== Segment start ==

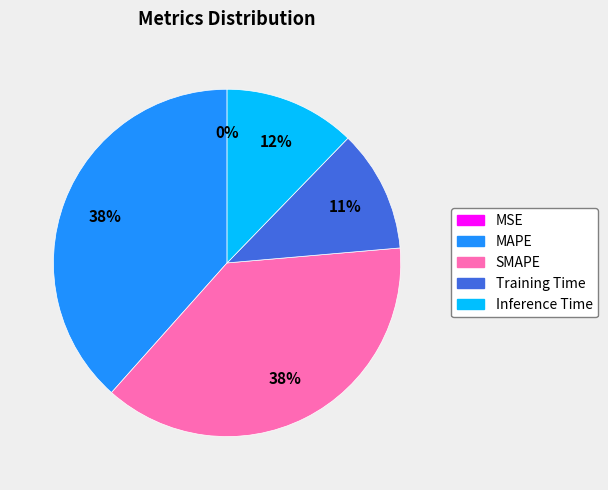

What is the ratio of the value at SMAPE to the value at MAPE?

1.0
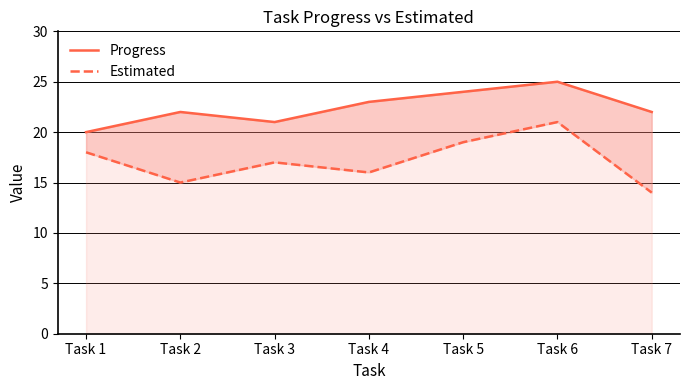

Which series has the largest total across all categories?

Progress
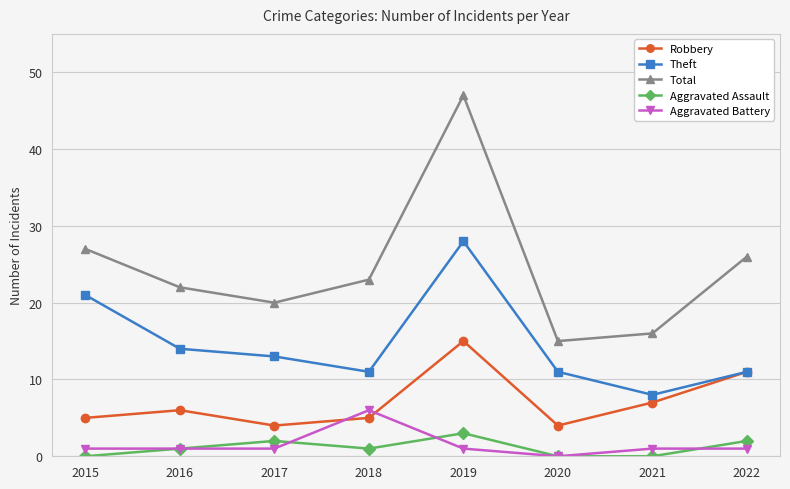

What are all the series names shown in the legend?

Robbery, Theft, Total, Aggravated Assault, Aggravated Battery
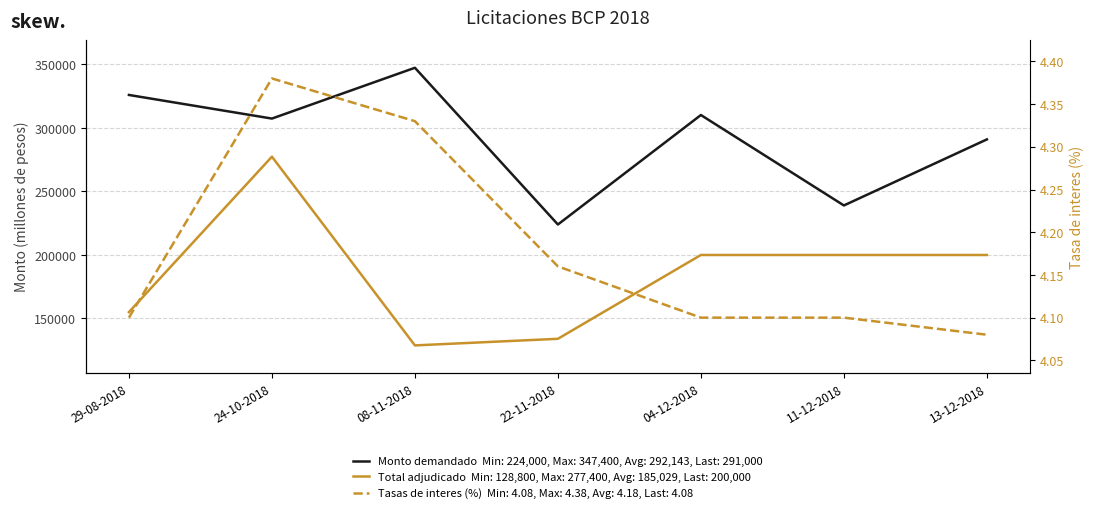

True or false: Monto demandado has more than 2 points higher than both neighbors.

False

== Segment end ==

## TASK BRIEF
Copy the listing above verbatim, omitting the pictures.

## EXERCISE SOLUTION
What is the ratio of the value at SMAPE to the value at MAPE?

1.0

Which series has the largest total across all categories?

Progress

What are all the series names shown in the legend?

Robbery, Theft, Total, Aggravated Assault, Aggravated Battery

True or false: Monto demandado has more than 2 points higher than both neighbors.

False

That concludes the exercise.